The 11-ton, $1.4 billion lab -- the Agency's major contribution to the ISS -- will be delivered by the Space Shuttle to a berthing site on Node 2, adjacent to the U.S. Laboratory and directly across from the Japanese Experiment Module.
The Facility will accommodate ten racks, five of them for European Space Agency use, the other five for NASA. It will be used primarily for research and experimentation in microgravity conditions for:
- Microgravity Sciences, to study processes that are obscured by gravity on Earth, and to test physical theories at levels of accuracy that are impossible on Earth -- again, due to the planet's gravity.
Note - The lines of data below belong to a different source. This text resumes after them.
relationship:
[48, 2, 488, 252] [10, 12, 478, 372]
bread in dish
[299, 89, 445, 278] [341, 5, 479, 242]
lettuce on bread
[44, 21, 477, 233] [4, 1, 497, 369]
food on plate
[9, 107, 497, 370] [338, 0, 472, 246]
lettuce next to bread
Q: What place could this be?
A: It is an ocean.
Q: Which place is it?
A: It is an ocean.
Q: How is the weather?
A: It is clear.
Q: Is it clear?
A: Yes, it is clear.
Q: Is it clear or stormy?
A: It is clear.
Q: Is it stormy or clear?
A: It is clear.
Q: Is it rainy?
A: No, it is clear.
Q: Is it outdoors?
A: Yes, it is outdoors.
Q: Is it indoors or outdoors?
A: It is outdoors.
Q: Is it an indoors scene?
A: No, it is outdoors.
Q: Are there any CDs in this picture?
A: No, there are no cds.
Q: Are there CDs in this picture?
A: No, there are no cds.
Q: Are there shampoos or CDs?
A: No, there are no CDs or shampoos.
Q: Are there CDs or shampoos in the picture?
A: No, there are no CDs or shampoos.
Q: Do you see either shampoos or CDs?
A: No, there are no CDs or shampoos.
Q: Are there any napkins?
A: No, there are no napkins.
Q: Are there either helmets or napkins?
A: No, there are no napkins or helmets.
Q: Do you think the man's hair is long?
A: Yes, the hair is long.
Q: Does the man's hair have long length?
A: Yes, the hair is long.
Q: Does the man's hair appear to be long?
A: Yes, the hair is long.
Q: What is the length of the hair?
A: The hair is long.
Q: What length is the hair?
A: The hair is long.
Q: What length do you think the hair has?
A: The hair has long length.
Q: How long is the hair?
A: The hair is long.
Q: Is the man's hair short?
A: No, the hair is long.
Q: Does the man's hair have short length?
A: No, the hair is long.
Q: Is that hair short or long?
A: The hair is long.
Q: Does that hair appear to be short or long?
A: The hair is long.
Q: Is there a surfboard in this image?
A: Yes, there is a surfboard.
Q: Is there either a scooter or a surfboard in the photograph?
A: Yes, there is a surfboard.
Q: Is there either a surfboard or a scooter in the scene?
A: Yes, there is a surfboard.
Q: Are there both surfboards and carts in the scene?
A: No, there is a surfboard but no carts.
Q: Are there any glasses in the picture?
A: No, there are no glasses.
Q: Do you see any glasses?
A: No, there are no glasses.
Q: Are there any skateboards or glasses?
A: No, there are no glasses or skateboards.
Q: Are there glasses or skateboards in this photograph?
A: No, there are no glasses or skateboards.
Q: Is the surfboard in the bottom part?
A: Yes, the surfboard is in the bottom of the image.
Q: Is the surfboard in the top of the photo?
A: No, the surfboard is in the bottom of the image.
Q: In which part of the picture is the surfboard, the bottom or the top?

- Fluid Physics, to learn the behavior and properties of fluids in microgravity and develop techniques to improve oil spill recovery techniques, tracking of ground water contaminants, optical lens fabrication and many other processes.
- Life Sciences, to learn how flora and fauna growth and disease occur in microgravity and to convert what is learned into strategies for dealing with disease and disability on Earth.
DaimlerBenz Aerospace of Bremen, Germany is the development prime contractor under an approximately $930 million contract. Alenia Spazio of Turin, Italy is the prime contractor for the primary Columbus structure and other critical elements under contracts valued at approximately $700 million.